# (2) L7's or (1) fi BTL 18"



## H town_caddyking (Aug 6, 2005)

i'm going to change out the subs in my 90 lac just to change this up a lil bit. which set up will hit harder... 2 L7's 15" or (1) fi BTL 18"???? i'm thinking the kickers but i have never heard a fi sub. my sub amp is a planet audio 2200w class d 1 ohm stable.


----------



## superdodge2196 (May 21, 2006)

i have a kicker 15" L7, i also have a Q18 from FI. i'd say the BTL would be louder than the two kickers. not sure though since i only have the one kicker and not two of them.


----------



## Brahma Brian (Nov 17, 2004)

If you went ported with both choices, the BTL would be "louder" but it is not a daily musical sub...

The BTL is designed to be loud at higher frequencies for SPL, it's not a low bass oriented sub that you need for a daily setup playing music...

A pair of Fi Q's would be a lot louder and sound a LOT better than the L-7's while doing it...


----------



## Sporty (Jan 26, 2006)

> _Originally posted by Brahma Brian_@Jan 21 2007, 10:38 AM~7044220
> *If you went ported with both choices, the BTL would be "louder" but it is not a daily musical sub...
> 
> The BTL is designed to be loud at higher frequencies for SPL, it's not a low bass oriented sub that you need for a daily setup playing music...
> ...


my thoughts completely


----------



## draarong2004 (Feb 20, 2005)

how much and where would you buy some fi-q's?


----------



## fleetwoodpimpin (Mar 28, 2006)

ficaraudio.com is the site, I was wondering how long you guys waited for your subs to arrive from FI? The only reason i ask is cause i read on there sight that they are built after you order


----------



## Sporty (Jan 26, 2006)

> _Originally posted by fleetwoodpimpin_@Jan 21 2007, 12:41 PM~7044822
> *ficaraudio.com is the site, I was wondering how long you guys waited for your subs to arrive from FI? The only reason i ask is cause i read on there sight that they are built after you order
> *


i just recieved another X12 for one of my friend's cars and it took about 10 business days to get to florida (im just north of miami) after i ordered.


----------



## klownin04 (Dec 6, 2005)

> _Originally posted by fleetwoodpimpin_@Jan 21 2007, 11:41 AM~7044822
> *ficaraudio.com is the site, I was wondering how long you guys waited for your subs to arrive from FI? The only reason i ask is cause i read on there sight that they are built after you order
> *


I got mine about 6 days after I ordered


----------



## H town_caddyking (Aug 6, 2005)

i don't drive the car much maybe like twice a month so the btl might still be an option i guess. how about 2 15" q's only problem then is the price i can get two L7's for $400 fi-q's are are $280ea. i would like the two 18"q's but i would not have the air space with my air bag setup. i have the medium size nitro tank in the trunk the rest is under the car.
####################
> Problems to work on
1. List the usernames of everyone who posts in the subwoofer thread, giving each name once.
2. Copy everything in the subwoofer thread from "# (2) L7's or" down to "(May 21, 2006)".
####################
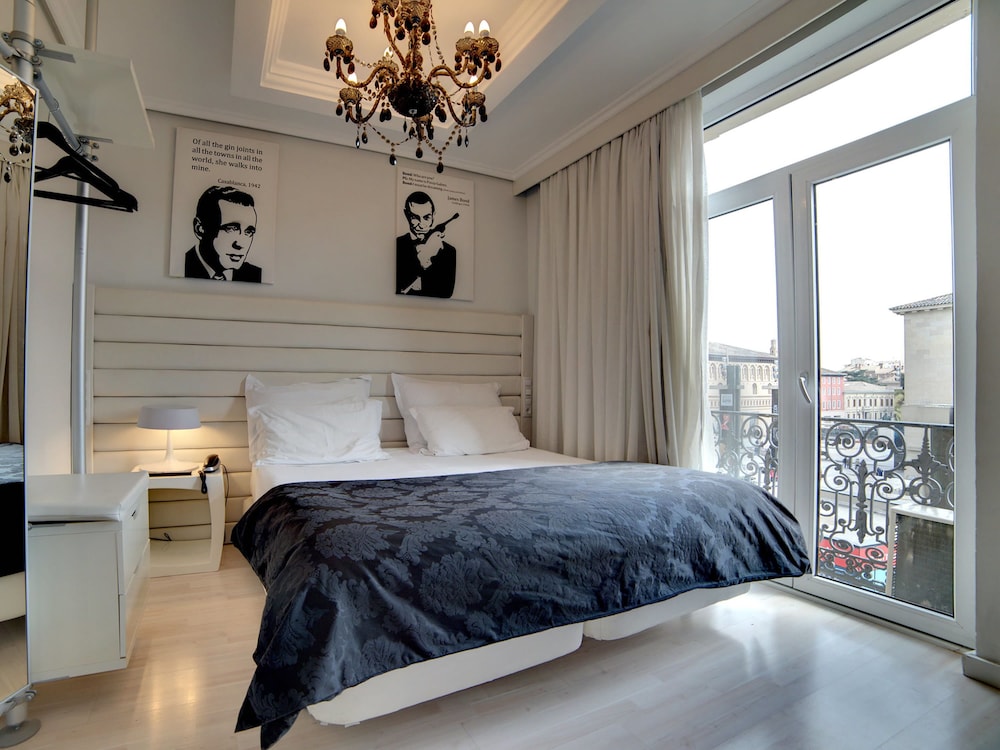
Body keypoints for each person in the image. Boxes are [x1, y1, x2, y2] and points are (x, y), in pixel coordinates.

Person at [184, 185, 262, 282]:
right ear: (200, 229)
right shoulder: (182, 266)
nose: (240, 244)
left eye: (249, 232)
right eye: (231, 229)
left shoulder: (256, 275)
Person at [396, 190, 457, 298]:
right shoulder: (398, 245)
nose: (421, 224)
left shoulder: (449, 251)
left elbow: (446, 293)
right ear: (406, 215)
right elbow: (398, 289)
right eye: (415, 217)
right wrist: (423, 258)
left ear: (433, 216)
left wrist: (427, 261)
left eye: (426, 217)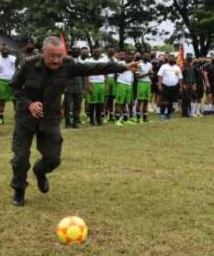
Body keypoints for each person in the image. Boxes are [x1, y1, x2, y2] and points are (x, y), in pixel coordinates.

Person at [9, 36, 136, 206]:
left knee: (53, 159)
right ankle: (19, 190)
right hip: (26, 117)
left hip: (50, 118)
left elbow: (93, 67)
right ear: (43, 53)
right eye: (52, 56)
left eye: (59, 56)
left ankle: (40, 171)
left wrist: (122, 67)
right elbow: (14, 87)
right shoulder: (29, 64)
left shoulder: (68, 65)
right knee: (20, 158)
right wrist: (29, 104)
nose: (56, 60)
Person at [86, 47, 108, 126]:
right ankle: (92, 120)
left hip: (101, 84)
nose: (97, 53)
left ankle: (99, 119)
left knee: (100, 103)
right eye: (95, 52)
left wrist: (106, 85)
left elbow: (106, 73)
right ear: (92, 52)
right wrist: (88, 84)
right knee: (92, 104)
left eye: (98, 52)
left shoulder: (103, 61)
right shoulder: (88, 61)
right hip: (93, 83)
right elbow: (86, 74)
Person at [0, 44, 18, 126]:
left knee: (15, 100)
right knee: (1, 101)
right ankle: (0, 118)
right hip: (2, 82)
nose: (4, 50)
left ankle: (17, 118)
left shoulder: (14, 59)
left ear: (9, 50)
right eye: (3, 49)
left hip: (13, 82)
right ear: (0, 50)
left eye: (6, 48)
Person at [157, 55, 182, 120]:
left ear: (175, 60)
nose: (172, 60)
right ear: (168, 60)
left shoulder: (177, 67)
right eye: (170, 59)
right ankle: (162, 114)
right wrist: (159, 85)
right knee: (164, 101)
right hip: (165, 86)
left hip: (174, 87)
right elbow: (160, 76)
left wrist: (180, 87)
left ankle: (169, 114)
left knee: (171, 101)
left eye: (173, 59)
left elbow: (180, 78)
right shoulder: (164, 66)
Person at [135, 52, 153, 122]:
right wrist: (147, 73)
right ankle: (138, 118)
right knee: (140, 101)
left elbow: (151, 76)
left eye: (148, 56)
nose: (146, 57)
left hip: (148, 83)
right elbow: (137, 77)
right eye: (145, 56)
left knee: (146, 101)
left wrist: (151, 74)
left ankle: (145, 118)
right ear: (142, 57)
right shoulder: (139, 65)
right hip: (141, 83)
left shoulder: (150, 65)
####################
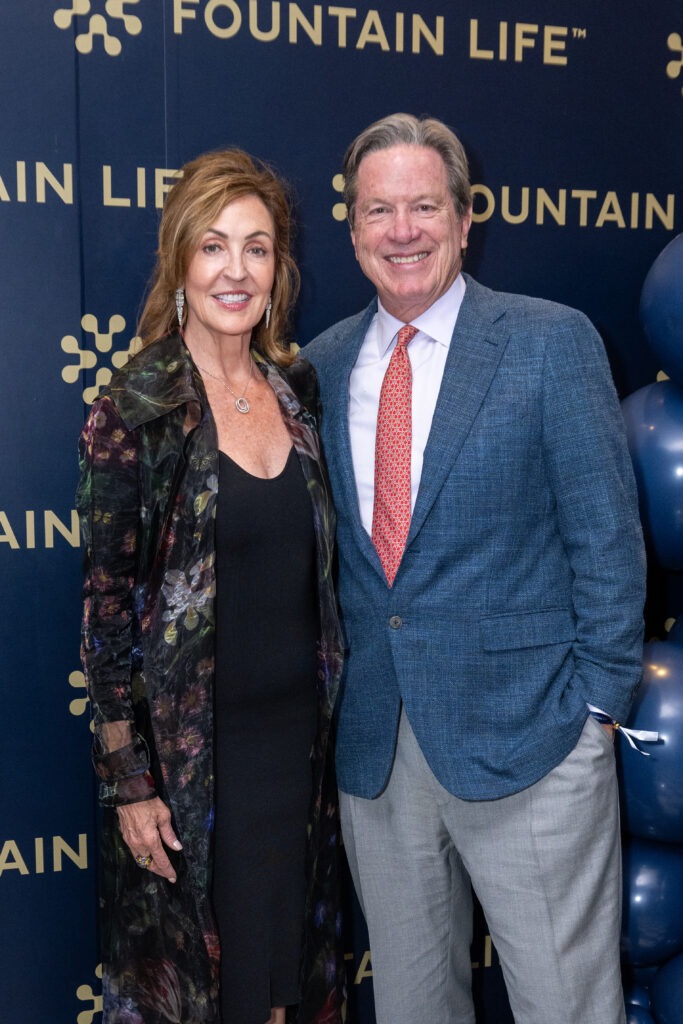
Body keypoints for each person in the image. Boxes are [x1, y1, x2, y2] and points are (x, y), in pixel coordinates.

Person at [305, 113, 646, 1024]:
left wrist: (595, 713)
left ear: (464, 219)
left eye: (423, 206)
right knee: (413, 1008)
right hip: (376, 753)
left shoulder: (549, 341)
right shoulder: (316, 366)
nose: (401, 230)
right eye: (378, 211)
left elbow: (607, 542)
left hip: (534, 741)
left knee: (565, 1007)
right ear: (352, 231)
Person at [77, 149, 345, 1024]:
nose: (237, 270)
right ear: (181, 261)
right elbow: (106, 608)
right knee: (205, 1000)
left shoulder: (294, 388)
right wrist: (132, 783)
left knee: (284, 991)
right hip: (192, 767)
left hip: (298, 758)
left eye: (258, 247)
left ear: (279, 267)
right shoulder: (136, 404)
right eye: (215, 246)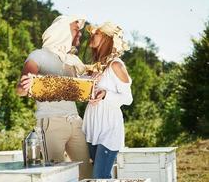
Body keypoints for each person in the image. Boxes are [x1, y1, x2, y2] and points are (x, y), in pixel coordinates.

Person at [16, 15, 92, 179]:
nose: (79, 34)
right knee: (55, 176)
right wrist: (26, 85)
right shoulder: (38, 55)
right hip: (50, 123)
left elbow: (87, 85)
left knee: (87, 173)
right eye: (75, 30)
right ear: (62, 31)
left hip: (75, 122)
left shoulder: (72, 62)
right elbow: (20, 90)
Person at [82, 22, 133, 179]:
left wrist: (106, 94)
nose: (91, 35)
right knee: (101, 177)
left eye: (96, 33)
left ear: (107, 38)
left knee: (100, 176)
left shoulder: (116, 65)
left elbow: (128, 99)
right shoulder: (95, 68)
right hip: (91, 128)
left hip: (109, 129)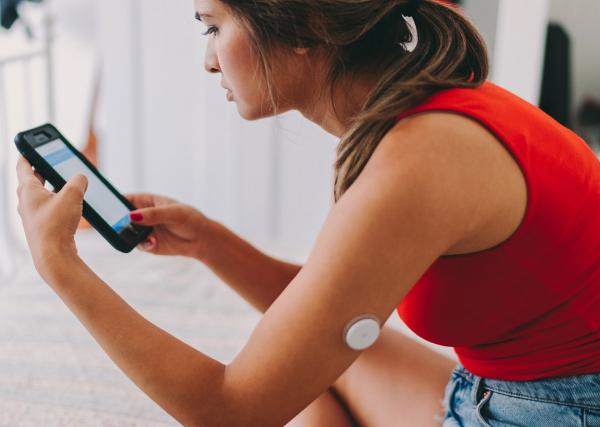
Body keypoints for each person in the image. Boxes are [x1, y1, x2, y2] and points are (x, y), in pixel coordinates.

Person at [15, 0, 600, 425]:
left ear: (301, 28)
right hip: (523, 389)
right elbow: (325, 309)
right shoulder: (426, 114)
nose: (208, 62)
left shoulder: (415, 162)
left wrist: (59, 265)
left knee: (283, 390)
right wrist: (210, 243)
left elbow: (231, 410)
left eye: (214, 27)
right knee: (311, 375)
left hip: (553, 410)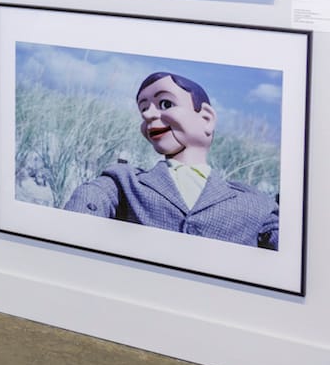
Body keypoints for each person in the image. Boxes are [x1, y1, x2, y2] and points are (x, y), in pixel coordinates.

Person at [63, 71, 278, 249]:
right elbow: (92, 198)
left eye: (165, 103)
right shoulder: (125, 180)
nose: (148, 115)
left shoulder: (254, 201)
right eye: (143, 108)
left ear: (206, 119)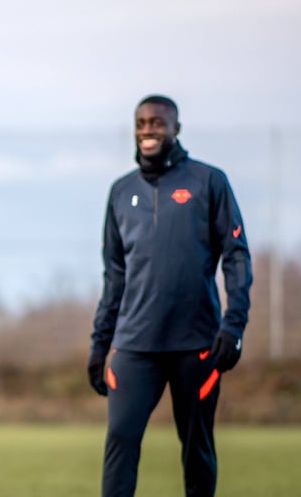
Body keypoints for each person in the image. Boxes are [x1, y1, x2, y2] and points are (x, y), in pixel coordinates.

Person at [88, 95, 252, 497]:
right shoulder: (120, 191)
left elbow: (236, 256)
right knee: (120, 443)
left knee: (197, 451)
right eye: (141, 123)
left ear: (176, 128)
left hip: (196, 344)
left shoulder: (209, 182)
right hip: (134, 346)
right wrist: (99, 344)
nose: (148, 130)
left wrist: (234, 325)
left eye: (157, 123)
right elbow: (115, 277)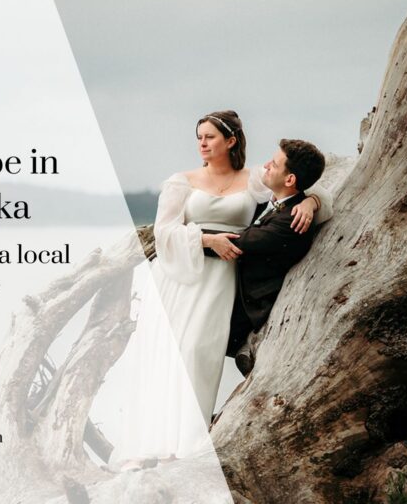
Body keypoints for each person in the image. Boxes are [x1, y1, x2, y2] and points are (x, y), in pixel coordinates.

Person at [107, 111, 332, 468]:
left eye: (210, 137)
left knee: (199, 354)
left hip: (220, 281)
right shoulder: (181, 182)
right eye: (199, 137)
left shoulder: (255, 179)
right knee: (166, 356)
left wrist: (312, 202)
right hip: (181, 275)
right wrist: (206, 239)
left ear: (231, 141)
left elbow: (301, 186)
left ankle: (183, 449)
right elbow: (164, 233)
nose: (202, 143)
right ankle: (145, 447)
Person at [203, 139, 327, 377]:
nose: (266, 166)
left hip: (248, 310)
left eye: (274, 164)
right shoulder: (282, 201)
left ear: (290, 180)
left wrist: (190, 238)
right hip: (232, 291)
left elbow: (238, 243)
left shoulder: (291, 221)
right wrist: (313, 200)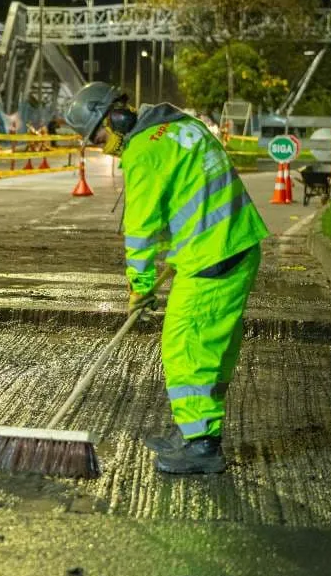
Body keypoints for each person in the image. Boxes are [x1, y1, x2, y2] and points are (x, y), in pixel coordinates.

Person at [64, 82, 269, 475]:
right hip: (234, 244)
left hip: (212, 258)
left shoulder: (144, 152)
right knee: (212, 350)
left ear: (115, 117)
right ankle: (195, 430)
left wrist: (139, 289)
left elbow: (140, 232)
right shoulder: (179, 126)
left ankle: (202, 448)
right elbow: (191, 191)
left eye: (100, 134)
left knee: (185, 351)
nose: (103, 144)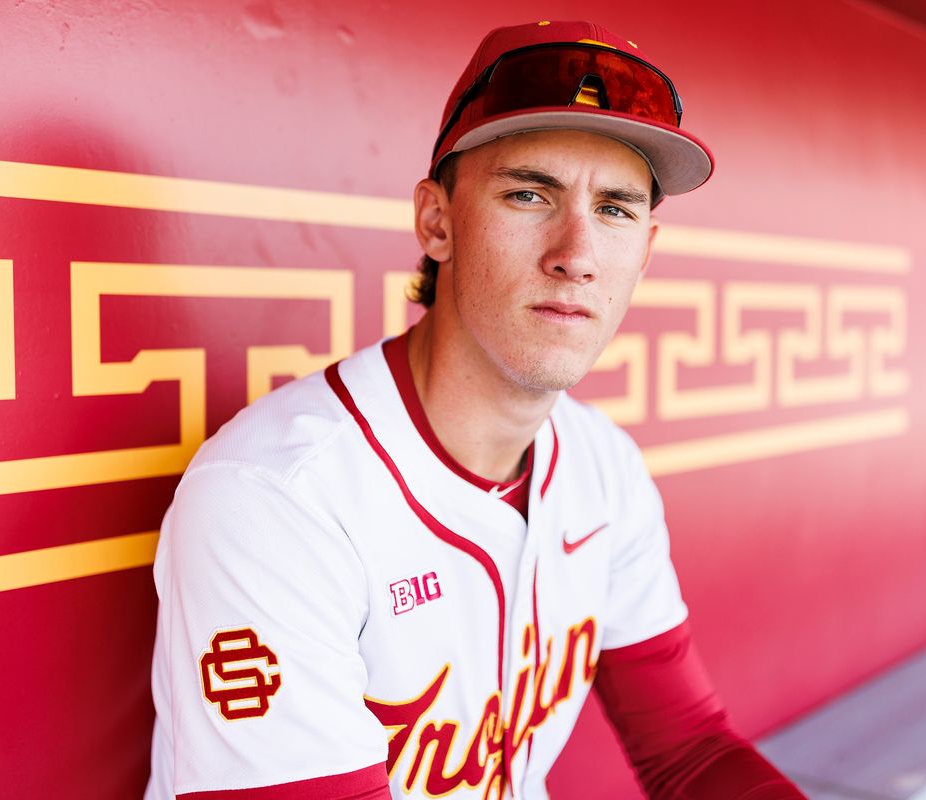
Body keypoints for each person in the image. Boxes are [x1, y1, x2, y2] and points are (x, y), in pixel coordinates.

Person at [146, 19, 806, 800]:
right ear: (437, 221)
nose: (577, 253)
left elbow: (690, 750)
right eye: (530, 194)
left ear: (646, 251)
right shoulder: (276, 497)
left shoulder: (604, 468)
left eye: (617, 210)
####################
> Responses in order
1. H town_caddyking, superdodge2196, Brahma Brian, Sporty, draarong2004, fleetwoodpimpin, klownin04

2.
# (2) L7's or (1) fi BTL 18"



## H town_caddyking (Aug 6, 2005)

i'm going to change out the subs in my 90 lac just to change this up a lil bit. which set up will hit harder... 2 L7's 15" or (1) fi BTL 18"???? i'm thinking the kickers but i have never heard a fi sub. my sub amp is a planet audio 2200w class d 1 ohm stable.


----------



## superdodge2196 (May 21, 2006)